干将が炉より剣を取り出すと、朱の火炎に包まれた幾羽もの雀が飛び出した。
「ヒャッ!」
頓狂な声を上げる中、炎を上げた朱雀たちは、その干将の身辺を頻りと飛び回るや、取り出した剣に吸い込まれるようにして消えたのである。
今度は冷然とした月光が降り注ぐ頃合のことだった。
莫邪が剣を冷まそうとしたそのとき、渓水で満たされた鼎より躍り出たのは、頭大ほどの玄々とした蛇頭の亀だった。
「あらっ⁉」
眼を円くした莫邪が興味の声を発する中、甲羅を玄く光らせた玄武は、その蛇頭を伸ばし渓水に浸かった剣に巻き付くや、吸われたかのように消えてしまったのである。
干将と莫邪がそれらを鍛え上げてみれば、宝剣と呼ぶに相応しい業物に仕上がった。
「こ、これは見事!」
「は、はい。まさに……渾身の仕上がり!」
干将と莫邪は驚嘆して賞賛し合うと、双方その出来栄えに眼を見張った。
干将の一振は眩いほどの光沢を放ち、よく見ればその刀身には龜文(亀裂模様)が浮いている。
ひとつ、二つと振ってみると、眼前には煌々とした光が放たれ、耳元には熱き風が鳴った。振り上げて鉄柱を斬ってみると、その鉄柱はまるで泥のように斬り裂かれた。

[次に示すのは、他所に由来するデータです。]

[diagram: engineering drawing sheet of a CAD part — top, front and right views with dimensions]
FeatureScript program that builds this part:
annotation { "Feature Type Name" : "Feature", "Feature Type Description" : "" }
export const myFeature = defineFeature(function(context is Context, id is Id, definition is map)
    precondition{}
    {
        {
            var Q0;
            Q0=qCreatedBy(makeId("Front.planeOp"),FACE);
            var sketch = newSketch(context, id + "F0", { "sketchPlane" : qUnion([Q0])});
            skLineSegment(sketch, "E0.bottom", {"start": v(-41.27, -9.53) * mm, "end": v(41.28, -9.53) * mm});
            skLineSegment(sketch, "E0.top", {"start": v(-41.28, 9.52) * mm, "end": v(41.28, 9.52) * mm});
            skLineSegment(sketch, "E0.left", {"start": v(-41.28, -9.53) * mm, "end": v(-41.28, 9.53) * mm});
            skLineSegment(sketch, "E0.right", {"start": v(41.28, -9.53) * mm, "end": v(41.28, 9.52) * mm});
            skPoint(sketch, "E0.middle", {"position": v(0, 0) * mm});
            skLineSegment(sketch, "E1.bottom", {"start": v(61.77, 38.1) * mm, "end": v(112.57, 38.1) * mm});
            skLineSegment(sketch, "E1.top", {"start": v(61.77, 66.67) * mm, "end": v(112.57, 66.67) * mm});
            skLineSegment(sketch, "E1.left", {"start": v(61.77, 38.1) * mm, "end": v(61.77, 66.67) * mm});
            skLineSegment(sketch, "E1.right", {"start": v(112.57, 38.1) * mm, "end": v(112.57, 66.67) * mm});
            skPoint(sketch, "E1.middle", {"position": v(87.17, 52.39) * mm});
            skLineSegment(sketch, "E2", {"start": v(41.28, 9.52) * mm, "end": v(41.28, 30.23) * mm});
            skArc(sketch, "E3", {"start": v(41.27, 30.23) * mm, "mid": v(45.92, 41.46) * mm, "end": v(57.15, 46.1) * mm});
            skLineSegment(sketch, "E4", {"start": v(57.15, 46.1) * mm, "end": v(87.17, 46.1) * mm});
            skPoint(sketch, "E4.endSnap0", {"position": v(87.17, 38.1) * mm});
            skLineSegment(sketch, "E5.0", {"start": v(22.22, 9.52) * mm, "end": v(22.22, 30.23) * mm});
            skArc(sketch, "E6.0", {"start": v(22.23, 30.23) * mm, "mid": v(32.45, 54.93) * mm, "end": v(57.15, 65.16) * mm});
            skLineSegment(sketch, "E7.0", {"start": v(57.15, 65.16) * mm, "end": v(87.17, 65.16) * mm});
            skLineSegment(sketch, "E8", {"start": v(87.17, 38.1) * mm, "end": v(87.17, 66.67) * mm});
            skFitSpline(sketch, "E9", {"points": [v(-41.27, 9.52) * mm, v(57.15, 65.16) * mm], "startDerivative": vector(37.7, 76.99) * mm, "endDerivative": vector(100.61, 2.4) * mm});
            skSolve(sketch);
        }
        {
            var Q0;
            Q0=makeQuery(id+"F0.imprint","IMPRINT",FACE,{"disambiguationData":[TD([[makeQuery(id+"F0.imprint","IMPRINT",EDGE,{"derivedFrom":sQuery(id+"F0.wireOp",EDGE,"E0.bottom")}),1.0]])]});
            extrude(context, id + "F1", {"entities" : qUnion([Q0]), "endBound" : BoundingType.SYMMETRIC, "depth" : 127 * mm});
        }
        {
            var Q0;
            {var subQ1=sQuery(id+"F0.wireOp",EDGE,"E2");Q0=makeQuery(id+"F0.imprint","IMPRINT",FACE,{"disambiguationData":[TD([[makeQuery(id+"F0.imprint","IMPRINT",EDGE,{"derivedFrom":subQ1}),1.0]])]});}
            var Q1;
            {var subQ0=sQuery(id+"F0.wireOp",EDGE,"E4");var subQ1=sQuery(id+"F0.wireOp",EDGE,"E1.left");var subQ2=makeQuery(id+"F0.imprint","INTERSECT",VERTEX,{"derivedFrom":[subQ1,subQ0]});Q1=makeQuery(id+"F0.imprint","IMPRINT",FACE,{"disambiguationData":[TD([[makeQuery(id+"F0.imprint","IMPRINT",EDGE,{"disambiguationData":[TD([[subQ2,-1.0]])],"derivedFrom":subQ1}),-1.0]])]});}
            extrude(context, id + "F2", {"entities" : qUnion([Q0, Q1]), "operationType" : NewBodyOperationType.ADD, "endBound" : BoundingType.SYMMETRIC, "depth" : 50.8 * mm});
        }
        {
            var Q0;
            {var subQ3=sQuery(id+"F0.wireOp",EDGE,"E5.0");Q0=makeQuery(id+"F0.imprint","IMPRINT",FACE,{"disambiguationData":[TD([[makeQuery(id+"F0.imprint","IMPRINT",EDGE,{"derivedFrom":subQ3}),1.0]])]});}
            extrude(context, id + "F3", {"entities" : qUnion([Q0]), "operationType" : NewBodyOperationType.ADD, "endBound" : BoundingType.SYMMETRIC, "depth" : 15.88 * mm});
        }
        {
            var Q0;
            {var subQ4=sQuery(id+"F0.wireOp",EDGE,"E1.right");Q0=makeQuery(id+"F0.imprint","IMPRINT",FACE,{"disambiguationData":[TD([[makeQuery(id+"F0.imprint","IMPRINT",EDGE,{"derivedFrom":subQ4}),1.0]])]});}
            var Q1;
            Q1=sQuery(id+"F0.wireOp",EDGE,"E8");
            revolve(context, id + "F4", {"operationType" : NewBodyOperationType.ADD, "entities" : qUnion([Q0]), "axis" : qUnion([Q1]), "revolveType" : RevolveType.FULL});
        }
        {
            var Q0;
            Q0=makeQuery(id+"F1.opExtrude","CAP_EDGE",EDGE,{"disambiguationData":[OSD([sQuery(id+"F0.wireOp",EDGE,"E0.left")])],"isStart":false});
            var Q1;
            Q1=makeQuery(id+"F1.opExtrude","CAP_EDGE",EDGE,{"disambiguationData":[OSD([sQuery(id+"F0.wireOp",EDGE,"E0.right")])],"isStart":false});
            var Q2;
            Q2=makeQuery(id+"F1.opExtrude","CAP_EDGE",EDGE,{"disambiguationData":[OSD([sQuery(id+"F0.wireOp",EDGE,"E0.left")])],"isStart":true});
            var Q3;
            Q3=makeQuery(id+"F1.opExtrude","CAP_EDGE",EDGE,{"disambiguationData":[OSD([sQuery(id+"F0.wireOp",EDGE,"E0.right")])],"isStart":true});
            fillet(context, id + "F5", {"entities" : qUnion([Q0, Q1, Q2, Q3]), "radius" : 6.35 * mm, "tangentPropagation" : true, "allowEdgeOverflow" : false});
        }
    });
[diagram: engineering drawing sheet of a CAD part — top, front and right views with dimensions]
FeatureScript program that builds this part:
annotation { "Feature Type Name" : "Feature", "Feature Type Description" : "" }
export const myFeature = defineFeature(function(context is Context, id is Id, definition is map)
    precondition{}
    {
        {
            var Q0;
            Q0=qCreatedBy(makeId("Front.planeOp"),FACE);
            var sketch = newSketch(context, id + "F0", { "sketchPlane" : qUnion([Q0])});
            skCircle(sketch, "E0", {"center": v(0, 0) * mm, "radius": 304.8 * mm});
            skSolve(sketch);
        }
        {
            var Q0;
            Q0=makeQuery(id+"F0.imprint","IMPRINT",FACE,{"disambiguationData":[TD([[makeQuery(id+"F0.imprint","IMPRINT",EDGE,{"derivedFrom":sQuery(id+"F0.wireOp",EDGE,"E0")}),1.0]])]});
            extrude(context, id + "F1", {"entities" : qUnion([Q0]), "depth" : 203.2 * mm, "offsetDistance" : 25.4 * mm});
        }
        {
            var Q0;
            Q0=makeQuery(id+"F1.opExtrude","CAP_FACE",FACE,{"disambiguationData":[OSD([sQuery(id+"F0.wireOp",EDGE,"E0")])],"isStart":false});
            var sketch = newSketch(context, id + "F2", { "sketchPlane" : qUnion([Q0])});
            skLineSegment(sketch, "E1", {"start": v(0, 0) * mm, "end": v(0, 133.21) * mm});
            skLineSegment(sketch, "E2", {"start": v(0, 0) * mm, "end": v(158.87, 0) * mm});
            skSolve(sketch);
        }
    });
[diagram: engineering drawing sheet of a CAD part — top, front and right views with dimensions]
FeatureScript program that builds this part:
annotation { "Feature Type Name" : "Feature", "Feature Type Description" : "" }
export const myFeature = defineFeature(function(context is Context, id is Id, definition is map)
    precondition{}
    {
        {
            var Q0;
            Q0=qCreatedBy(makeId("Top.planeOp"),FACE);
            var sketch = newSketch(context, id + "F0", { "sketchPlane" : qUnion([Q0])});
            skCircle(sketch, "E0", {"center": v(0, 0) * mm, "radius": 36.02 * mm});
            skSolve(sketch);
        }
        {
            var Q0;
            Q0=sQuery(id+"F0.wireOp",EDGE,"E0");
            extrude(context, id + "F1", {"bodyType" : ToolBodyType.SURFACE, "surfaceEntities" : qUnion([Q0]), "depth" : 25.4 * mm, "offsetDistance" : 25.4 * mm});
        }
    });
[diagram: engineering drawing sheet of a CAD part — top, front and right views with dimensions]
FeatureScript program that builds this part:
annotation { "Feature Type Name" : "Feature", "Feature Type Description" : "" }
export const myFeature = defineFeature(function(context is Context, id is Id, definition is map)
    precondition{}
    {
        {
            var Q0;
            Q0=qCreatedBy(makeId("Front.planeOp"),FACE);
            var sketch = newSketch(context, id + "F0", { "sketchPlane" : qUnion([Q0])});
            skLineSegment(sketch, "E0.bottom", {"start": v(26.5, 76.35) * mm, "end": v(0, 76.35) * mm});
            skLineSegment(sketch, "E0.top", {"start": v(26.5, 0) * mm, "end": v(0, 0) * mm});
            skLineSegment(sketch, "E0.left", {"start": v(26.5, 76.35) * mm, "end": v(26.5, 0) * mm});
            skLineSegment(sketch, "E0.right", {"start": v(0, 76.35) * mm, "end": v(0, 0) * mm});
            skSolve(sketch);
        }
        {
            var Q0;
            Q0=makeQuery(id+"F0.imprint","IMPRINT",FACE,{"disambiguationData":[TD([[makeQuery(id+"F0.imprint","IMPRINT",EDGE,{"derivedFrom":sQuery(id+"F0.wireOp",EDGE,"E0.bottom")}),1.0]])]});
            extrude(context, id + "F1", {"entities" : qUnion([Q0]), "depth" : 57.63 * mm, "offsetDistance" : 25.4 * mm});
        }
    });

一方、莫耶の一振は冷ややかに冴えた光を放ち、その刀身には漫理(水波模様)が浮かんでいた。
ひとつ、二つと振れば、眼前に冷ややかな光が煌き、耳元へは冴えた風が鳴り響いた。これも振り上げて鉄柱を斬ると、今度も泥のように鉄柱を斬り裂いたのだった。
「これ以上の代物はもう鍛えられまい」
「確かに、二度とは鍛えられますまい」
干将と莫邪は、揃って黙考した。暫し、二人の間に沈黙の時が流れた。
口を開いたのは、干将だった。
「では莫邪、それぞれを楚と呉の王に献じることにしようではないか」
「そうしましょう、干将さま」
干将と莫邪が身命を賭して鍛えた二振は、その身をやつれさせ、蝕むほどだった。
それもその筈、干将が剥いだ十指の爪は、それ以降伸びることはなく、莫邪の黒髪もすっかり白んでしまったのである。
やつれ果てた干将だったが、依然としてその瞳には強い光が宿っていた。
「それでは、己がそれぞれの名をこの剣に銘打とうではないか」
「それは名案でございます。私たち夫婦が拵えた雌雄二振、一対の宝剣。干将と莫邪――」
骨と皮だけになったような白髪の莫邪が、莞爾として笑った。
こうして雄剣(陽剣)干将、雌剣(陰剣)莫邪とする、雌雄二振の宝剣がここに誕生したのである。